Error handling is an especially important issue for a consulting company like ours. Nothing will shake a client’s confidence in your ability more than seeing the application you’re developing for them crash with a cryptic and unhelpful error message. How do we address this, and how do we do it without driving the budget for a project through the roof?
- Have Agile, cross-functional development teams: this removes the organizational barriers that prevent testers, developers and UI designers from working closely together. It allows their focus to go where it should: to the needs of the user, instead of being driven by the implicit incentives of organizational divisions. This approach doesn’t add cost, and may even decrease it.
- Have a standard design pattern for handling errors: dealing with ugly error conditions only when your boss notices or a customer complains is a recipe for inconsistent results and messy, hard to maintain code. A better approach is for the team to develop a standard for how error conditions will be reported up the stack (e.g. from the database, to the business code, to the UI). This facilitates making error handling a routine and consistent aspect of the development process. Fuchs also provides excellent advice on the front-end aspect of this: having good and consistent UI elements for displaying error messages, and using clear, human-readable language.

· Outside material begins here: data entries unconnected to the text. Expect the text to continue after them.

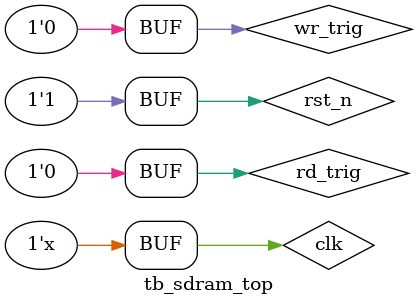
<source format=v>
`timescale 1ns/1ns

module tb_sdram_top();

reg clk;
reg rst_n;

wire				sdram_clk	 ;
wire				sdram_cke	 ;
wire				sdram_cs_n	 ;
wire				sdram_cas_n  ;
wire				sdram_ras_n  ;
wire				sdram_we_n	 ;
wire	[1:0]		sdram_bank	 ;
wire	[11:0]		sdram_addr	 ;
wire	[1:0]		sdram_dqm	 ;
wire	[15:0]		sdram_dq	 ;

reg					wr_trig		 ;
reg					rd_trig		 ;
initial begin
	clk=1;
	rst_n=0;
	#100
	rst_n=1;
end

always #10 clk = ~clk;

initial begin
	wr_trig =	0;
	rd_trig =	0;
	#210_000									//给210us，然后触发写
	wr_trig =	1;
	#20
	wr_trig =	0;
	
	#50_000								//要看写什么时候结束
	rd_trig =   1;
	#20
	rd_trig =   0;
	end








defparam sdram_model_plus_inst.addr_bits =		12;
defparam sdram_model_plus_inst.data_bits = 		16;
defparam sdram_model_plus_inst.col_bits  =		 9;
defparam sdram_model_plus_inst.mem_sizes =		2*1024*1024; //2M

//例化SDRAM模型，等效于连接物理RAM
sdram_model_plus sdram_model_plus_inst(
	.Dq					(sdram_dq		)	,
	.Addr				(sdram_addr		)	, 
	.Ba					(sdram_bank		)	, 
	.Clk				(sdram_clk		)	, 
	.Cke				(sdram_cke		)	, 
	.Cs_n				(sdram_cs_n		)	, 
	.Ras_n				(sdram_ras_n	)	, 
	.Cas_n				(sdram_cas_n	)	, 
	.We_n				(sdram_we_n		)	, 
	.Dqm				(sdram_dqm		)	,
	.Debug				(1'b1			)	
);



sdram_top sdram_top_inst(
	.clk				(clk			),
	.rst_n				(rst_n			),
	.sdram_clk			(sdram_clk		),
	.sdram_cke			(sdram_cke		),
	.sdram_cs_n			(sdram_cs_n		),
	.sdram_cas_n		(sdram_cas_n	),
	.sdram_ras_n		(sdram_ras_n	),
	.sdram_we_n			(sdram_we_n		),
	.sdram_bank			(sdram_bank		),
	.sdram_addr			(sdram_addr		),
	.sdram_dqm			(sdram_dqm		),
	.sdram_dq			(sdram_dq		),
	
	//other
	.wr_trig			(wr_trig)		,
	.rd_trig			(rd_trig)
);


endmodule
</source>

- Have standards for testing: you should have an automated test suite that confirms your error handling continues to function as expected as the application code evolves and changes (as it would be prohibitively expensive to manually and repeatedly test all the edge cases in the application). Usability testing with real customers is also important, but when and how to do this depends on several factors, such as whether the application is intended for use by the public.